**Фрагмент страницы:**
День был погожий, теплый, солнце уже спускалось к горизонту, чувствовалось приятное дыхание реки. Не совсем обычная для нас обстановка, позволившая расслабиться, зарождала надежду, что жизнь еще не пропала понапрасну/ и впереди могут быть повороты к лучшим стоянкам.

Женщины, разглядывавшие нас, были пожилые, как мне показалось; для молодого глаза пятьдесят, даже сорок, лет - преклонный возраст, да и сельские женщины-труженицы всегда выглядят старше своих лет. Они какое-то время постояли, вглядываясь в наши унылые лица, потом одна из них, самая молодая, бойкая, лет тридцати, направилась к конвою.

- Начальник, - обратилась она к старшине, - разреши передать хлебушко заключенным.

Мы, напряженно ждали ответа: от воли начальника конвоя зависело в данный момент все. Он ответил не сразу. Что скажет - так и будет. Пятьдесят человек заключенных смотрели на того, кто одним словом решает: разрешить или запретить. Нас долгое время приучали всех к тому, что доброта и всякое разрешение - слабость, запрещение - проявление силы воли. Начальство - власть, а власть должна быть сильной, поэтому самое естественное для нее - запрещать. Кто в нем переборет: человек или начальник?

- Ну что ж, красавица, передавай, - сказал старшина к нашей великой радости, но после тягостной паузы. Возможно, женская привлекательность просительницы сыграла здесь не последнюю роль.

- Бабы, давай сюда!

Все женщины заторопились к начальнику конвоя и протянули ему хлеб, который принесли с собой.

- Иван, - скомандовал старшина, - возьми хлеб, нарежь на всех и раздай.

 

- 79 -

Каждому досталось по небольшому куску, но мне показалось, что вкуснее хлеба я не ел. Женщины с состраданием смотрели, как мы жадно расправлялись с их подаянием. Сосредоточив свое внимание на драгоценном подарке, опьяненные запахом свежего домашнего хлеба, мы не заметили, как появились новые лица и опять женщины, они подходили к начальнику конвоя и передавали хлеб, Иван нарезал новые порции. Старушка с бидоном что-то объясняла старшине.

**Исходные данные:**
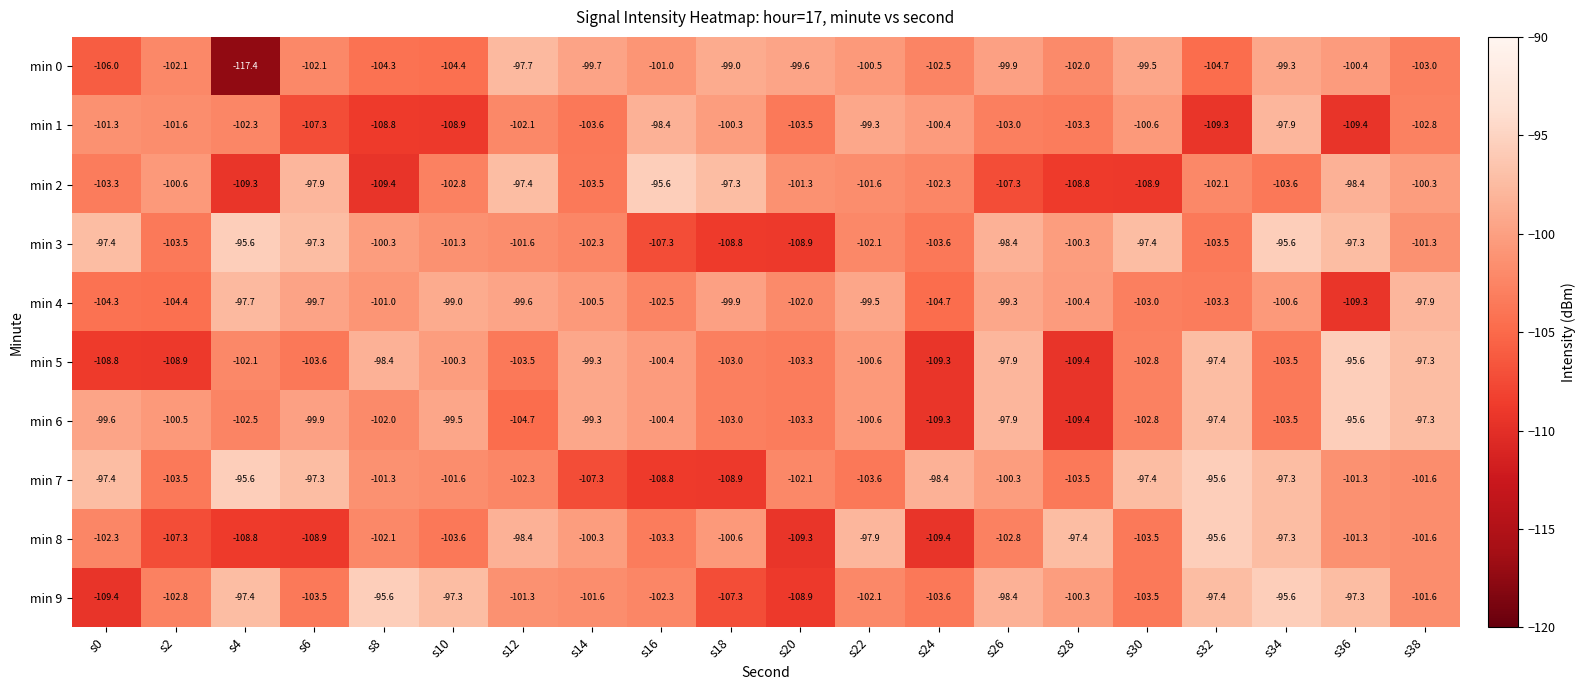

At which category is the sum across all series the highest?

s34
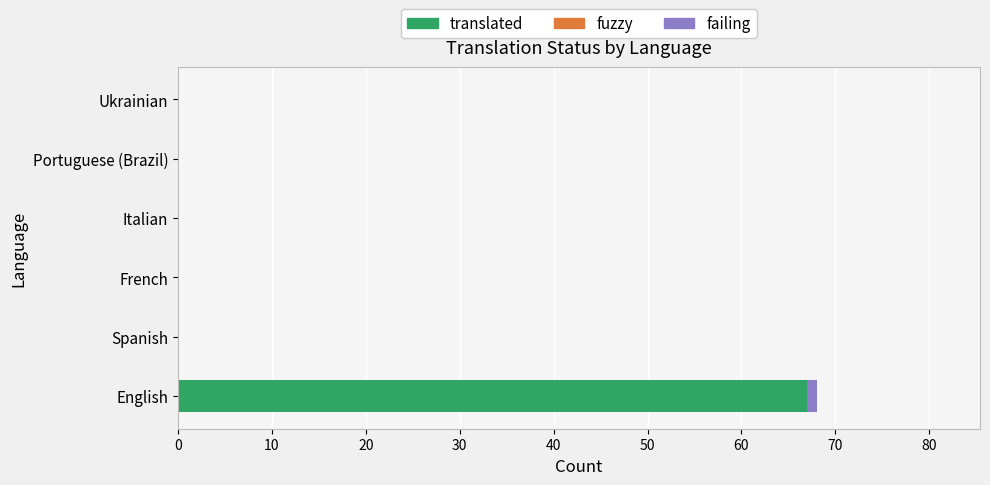

The translated series shows 24 at Italian. True or false?

False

**Условие задания:**
Дословно процитируйте часть отрывка о хлебе для заключенных, которая открывается словами «Женщины, разглядывавшие нас, были» и завершается словами «передать хлебушко заключенным.».

**Ответ к заданию:**
Женщины, разглядывавшие нас, были пожилые, как мне показалось; для молодого глаза пятьдесят, даже сорок, лет - преклонный возраст, да и сельские женщины-труженицы всегда выглядят старше своих лет. Они какое-то время постояли, вглядываясь в наши унылые лица, потом одна из них, самая молодая, бойкая, лет тридцати, направилась к конвою.

- Начальник, - обратилась она к старшине, - разреши передать хлебушко заключенным.